Polanski interpreta Treikovsky, um polonês que se muda para um novo prédio francês e é encarado de maneira desconfiada por seus novos vizinhos. A estranha figura da locatária Madame Jioz (Jo Van Fleet) põe o jovem estrangeiro a par da situação em que se encontra a sua nova casa, contando o que houve com a antiga moradora, que se jogou pela janela do apartamento. Aos poucos, o personagem começa a se interessar pelo caso, ao ponto de tornar isto uma obsessão mórbida.
A sensação de isolamento é presente em todo o decorrer do longa, fazendo até as interações do protagonista com Stella (Isabella Adjani) soarem forçosas, do ponto de vista erótico e até irreais, não por serem irreais pragmaticamente, mas porque o clima a volta dos dois é carregado de uma duplicidade e de um clima de delírio. O estrangeiro prima pela carência, em cenários tão sujos quanto sua moral dúbia, diferente e muito dos heróis clássicos em cada manifestação de caráter que propõe.

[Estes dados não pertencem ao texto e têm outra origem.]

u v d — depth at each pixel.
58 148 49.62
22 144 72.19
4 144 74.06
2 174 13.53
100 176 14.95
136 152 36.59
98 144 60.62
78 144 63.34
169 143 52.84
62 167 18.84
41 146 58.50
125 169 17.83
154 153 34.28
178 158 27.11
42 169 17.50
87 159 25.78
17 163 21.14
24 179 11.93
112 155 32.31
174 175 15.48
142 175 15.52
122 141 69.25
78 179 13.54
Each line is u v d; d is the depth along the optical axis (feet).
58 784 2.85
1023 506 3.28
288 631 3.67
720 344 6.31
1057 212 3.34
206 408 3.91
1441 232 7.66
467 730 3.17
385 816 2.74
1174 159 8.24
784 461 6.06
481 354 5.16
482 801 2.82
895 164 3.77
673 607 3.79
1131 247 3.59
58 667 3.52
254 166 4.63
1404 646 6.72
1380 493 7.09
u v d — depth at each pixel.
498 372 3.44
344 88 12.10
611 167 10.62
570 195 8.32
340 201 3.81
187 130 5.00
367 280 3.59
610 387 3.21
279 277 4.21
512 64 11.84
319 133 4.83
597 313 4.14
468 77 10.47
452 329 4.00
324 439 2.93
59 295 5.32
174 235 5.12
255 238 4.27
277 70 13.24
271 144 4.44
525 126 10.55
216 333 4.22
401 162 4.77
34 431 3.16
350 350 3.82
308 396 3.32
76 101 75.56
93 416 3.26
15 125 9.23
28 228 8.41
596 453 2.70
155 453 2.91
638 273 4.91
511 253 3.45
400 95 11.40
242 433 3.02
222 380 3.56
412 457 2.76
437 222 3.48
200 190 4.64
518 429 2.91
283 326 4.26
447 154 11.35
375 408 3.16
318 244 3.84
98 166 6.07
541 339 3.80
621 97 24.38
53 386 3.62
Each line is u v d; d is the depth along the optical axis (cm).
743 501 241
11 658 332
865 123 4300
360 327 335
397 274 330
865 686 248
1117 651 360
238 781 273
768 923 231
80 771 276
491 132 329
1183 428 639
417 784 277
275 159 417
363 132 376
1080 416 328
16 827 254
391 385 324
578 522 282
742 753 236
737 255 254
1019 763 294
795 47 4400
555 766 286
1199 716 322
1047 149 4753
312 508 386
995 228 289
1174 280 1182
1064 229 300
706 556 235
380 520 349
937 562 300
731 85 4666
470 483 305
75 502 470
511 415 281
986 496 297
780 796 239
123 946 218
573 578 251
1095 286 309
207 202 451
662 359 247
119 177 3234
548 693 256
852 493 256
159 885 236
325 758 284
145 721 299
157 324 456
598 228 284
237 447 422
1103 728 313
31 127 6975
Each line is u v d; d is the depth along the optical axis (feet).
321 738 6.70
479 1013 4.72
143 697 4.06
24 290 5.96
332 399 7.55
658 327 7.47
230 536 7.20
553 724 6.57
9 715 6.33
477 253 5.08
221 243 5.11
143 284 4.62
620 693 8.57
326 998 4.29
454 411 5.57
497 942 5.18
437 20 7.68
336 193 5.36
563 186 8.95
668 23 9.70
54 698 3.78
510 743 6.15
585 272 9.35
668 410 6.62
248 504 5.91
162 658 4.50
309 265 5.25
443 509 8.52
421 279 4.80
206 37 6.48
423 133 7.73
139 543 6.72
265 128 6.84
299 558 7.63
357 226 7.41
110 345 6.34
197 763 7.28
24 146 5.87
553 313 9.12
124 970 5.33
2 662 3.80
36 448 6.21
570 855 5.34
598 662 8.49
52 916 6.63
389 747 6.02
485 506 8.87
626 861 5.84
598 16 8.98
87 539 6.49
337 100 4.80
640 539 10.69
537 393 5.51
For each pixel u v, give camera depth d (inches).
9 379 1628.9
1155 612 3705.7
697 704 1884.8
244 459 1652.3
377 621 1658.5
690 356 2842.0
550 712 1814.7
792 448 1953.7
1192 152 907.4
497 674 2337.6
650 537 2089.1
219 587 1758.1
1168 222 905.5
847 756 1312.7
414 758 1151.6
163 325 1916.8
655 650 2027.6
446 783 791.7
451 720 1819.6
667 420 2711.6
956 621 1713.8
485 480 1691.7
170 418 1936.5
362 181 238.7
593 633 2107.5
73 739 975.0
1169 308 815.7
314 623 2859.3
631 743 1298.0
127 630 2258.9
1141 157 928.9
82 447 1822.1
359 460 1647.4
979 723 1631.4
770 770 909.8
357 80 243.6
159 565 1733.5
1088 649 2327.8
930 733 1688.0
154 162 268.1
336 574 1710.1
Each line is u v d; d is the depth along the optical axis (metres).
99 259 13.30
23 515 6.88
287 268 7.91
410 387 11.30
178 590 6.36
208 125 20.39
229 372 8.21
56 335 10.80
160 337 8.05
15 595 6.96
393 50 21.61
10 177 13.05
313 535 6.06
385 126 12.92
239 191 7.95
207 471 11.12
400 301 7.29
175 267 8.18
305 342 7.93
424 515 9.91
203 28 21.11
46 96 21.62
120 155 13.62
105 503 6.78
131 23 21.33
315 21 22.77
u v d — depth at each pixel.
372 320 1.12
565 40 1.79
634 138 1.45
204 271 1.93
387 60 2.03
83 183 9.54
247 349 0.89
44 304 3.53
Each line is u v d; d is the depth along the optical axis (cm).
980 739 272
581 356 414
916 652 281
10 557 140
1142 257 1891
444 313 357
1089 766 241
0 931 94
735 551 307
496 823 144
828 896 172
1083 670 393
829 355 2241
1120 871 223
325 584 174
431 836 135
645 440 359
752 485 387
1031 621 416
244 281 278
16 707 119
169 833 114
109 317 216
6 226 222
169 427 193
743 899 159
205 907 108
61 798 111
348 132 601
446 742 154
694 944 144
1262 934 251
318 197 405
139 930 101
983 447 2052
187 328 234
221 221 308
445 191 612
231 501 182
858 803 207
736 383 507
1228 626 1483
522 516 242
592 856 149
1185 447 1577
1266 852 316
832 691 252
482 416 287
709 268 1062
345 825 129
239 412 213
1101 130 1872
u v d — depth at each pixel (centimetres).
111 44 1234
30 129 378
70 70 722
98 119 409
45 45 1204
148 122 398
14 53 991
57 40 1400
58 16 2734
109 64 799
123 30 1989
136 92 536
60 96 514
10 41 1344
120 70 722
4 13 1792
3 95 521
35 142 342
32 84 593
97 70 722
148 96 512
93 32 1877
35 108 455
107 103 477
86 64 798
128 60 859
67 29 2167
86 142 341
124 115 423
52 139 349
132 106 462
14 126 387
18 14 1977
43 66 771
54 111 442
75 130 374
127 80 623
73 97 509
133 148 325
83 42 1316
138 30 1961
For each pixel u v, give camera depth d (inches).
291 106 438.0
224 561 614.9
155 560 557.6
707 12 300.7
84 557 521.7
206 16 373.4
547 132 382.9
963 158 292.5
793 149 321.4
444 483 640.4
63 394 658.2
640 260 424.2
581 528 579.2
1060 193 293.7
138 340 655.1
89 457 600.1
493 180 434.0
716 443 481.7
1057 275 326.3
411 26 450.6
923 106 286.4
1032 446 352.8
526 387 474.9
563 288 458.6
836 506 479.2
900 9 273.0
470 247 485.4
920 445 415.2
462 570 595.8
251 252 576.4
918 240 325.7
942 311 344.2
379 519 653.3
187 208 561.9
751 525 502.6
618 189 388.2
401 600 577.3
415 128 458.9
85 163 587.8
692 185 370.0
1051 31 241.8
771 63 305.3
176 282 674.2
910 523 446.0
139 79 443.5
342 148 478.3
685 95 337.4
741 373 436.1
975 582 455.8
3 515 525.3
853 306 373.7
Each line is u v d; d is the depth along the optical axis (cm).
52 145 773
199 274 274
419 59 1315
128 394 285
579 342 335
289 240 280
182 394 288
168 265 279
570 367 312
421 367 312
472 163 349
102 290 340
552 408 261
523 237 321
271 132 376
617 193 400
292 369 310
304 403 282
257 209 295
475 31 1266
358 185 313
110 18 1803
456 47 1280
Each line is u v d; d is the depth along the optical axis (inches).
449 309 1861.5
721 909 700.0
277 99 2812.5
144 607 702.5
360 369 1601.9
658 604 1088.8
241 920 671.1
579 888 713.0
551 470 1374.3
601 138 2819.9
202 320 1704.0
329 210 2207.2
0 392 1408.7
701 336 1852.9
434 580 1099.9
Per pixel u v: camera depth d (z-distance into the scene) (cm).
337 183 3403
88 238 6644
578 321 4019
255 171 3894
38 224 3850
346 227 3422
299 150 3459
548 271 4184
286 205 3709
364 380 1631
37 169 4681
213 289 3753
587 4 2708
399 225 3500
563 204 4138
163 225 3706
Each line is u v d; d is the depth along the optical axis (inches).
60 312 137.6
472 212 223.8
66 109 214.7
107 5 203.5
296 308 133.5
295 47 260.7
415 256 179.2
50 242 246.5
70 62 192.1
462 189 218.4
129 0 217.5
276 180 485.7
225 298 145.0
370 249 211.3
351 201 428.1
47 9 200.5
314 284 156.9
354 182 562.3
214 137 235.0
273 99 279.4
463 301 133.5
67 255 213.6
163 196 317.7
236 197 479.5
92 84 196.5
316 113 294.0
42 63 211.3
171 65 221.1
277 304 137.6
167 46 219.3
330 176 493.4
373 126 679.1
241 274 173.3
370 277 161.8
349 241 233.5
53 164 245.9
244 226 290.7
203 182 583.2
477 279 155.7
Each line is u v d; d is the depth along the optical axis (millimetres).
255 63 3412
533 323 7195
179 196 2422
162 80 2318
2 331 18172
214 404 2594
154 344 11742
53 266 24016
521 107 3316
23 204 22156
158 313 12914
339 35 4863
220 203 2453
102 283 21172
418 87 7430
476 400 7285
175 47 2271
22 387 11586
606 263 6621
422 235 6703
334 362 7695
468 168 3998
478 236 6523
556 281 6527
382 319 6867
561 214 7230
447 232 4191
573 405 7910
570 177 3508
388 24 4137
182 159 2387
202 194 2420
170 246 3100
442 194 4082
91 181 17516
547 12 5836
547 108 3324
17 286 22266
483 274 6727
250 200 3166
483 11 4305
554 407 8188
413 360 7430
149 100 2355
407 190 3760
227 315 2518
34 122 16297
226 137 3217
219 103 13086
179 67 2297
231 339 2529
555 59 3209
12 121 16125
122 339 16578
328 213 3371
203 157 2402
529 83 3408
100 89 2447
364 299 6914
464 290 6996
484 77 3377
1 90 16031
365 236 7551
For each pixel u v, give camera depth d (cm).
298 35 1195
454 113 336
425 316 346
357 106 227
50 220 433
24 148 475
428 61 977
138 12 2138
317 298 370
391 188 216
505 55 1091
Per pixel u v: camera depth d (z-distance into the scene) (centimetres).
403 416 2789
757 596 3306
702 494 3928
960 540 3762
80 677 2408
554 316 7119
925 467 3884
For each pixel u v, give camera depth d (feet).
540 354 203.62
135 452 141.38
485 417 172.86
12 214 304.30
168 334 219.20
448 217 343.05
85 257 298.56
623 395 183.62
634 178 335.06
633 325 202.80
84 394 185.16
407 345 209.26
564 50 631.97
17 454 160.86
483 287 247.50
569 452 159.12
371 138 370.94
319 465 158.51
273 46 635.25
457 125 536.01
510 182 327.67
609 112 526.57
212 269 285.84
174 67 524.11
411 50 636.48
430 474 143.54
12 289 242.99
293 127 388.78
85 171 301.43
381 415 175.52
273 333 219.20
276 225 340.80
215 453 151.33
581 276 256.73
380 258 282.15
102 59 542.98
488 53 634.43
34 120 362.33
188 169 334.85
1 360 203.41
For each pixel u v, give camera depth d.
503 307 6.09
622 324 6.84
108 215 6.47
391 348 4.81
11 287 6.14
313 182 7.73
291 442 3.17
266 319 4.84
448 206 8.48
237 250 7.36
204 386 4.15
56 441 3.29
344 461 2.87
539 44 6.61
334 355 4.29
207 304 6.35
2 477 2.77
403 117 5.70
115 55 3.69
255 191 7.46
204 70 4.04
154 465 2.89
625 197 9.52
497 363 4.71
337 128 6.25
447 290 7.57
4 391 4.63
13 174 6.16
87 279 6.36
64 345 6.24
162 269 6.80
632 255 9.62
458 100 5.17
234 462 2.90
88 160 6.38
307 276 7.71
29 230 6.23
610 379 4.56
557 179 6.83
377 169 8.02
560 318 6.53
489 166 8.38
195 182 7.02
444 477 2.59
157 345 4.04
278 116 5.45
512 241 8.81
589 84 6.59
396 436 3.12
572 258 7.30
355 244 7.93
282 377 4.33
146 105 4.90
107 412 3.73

Polanski reverencia Stanley Kubrick, ao mostrar nos detalhes escondidos do cinema, um pôster de Laranja Mecânica. Em comum entre Treikovsky e Alexander, herói da distopia kubrickiana estão as perversões sexuais e voyeurismo, aplacada no personagem forasteiro por sua timidez latente e contenção de suas pulsões. A tensão faz o inquilino parecer anestesiado o tempo inteiro, incapaz de dar vazão a emoções, tendo um motivo escuso para não liberar tais sensações.
O terror presente na história que Polanski propõe no roteiro que ele e Gerard Brách adaptaram é baseado na realidade e em um mal moderno, tema mais universal do que o emergir do diabo e até do que a frigidez sexual. O colapso mental pelo qual passa Treikovski é preocupante e serve de alarde para a sua geração, assim como ocorreu com Taxi Driver, ainda que o foco da ultra violência seja diferente, mais interno neste do que no clássico de Martin Scorsese.
A dificuldade em representar emoções dá lugar a empatia, nos últimos momentos de filme, em que o herói falido passa a se vestir como a moça que atentou contra a própria vida. As poucas pessoas de seu convívio se envolvem em uma encenação grotesca, de uma época nefasta, onde o julgamento do comportamento alheio era mais importante que o bem estar humano. Os momentos finais mostram um novo despertar, seguido do desejo de não existir profetizado por Sigmund Freud dentro dos seus primeiros trabalhos psicanalíticos. A maldição destes tempos se manifesta através de dificuldade em lidar com a troca de identidade e dificuldade em lidar com a opinião alheia, mesmo que o social não esteja necessariamente contra o indivíduo. A mensagem final de O Inquilino é que o homem é refém de suas ambições o obsessões e sua história de fracasso é cíclica, repetitiva e inexorável, o que por si só é amedrontador demais.